Martin Adams comes from Pembrokeshire, in southwest Wales, where he studied organ with William Whitehall. This gives him an interesting musical ancestry, for William Whitehall had been the organist of Liverpool Parish Church and a pupil of the great organist of Liverpool Cathedral, Harry Goss-Custard (1871–1964); Goss-Custard had been taught by his great-uncle, the organist of St Paul's Cathedral in London, John Goss (1800–1880), who in turn had been a pupil of his predecessor at St Paul's, Thomas Attwood (1783–1856); and Thomas Attwood was a favourite pupil of Mozart (1756–1791). Such ancestry does not mean much; but it does show how close-knit the community of professional musicians can be.
Martin studied organ and piano at the music department of Winchester School of Art (Hampshire) and took his degree in music at Southampton University, where he stayed for doctoral studies into the compositional development of Henry Purcell (1659–1695). Throughout his years at Southampton he worked extensively in composition, especially for the theatre; and for a time considered this as a career. However, academia won when the composer Alexander Goehr (b. 1932) appointed him to a lectureship at Leeds University in 1976. In 1979 he moved to Trinity College Dublin, and in 2015 retired from full-time lecturing as Assistant Professor in Music and a Fellow of the college.
Martin Adams' research interests lie mainly in English music of the 17th century (especially Purcell) and the late-19th/early-20th centuries (mainly Elgar, on whose music he has written several analytical papers). His Henry Purcell: the Origins and Development of His Musical Style (Cambridge, 1995), a detailed analytical study of that composer's compositional practice, is available in paperback. He has written widely on music ranging from the medieval period to contemporary electronic music, and from 1987 until his retirement was a regular contributor to the critical columns of The Irish Times.

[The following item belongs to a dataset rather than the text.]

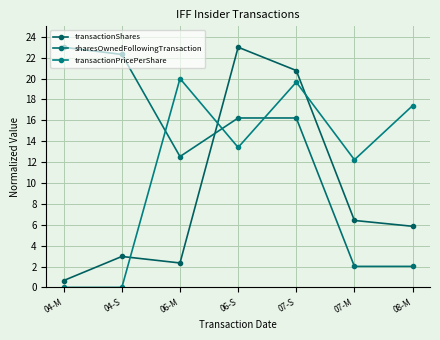

Where is transactionShares nearest to the value 11?

07-M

Martin has always been engaged with performance on one level or another. At Southampton and Leeds he conducted semi-professional and amateur choirs and orchestras, and from 2009 until his retirement was artistic advisor to the Music Department’s peer-led student choir, the Campanile Consort, which was founded in 2007, when he was Head of Department. He is currently working on a book exploring the cultural roots of English dramatic opera.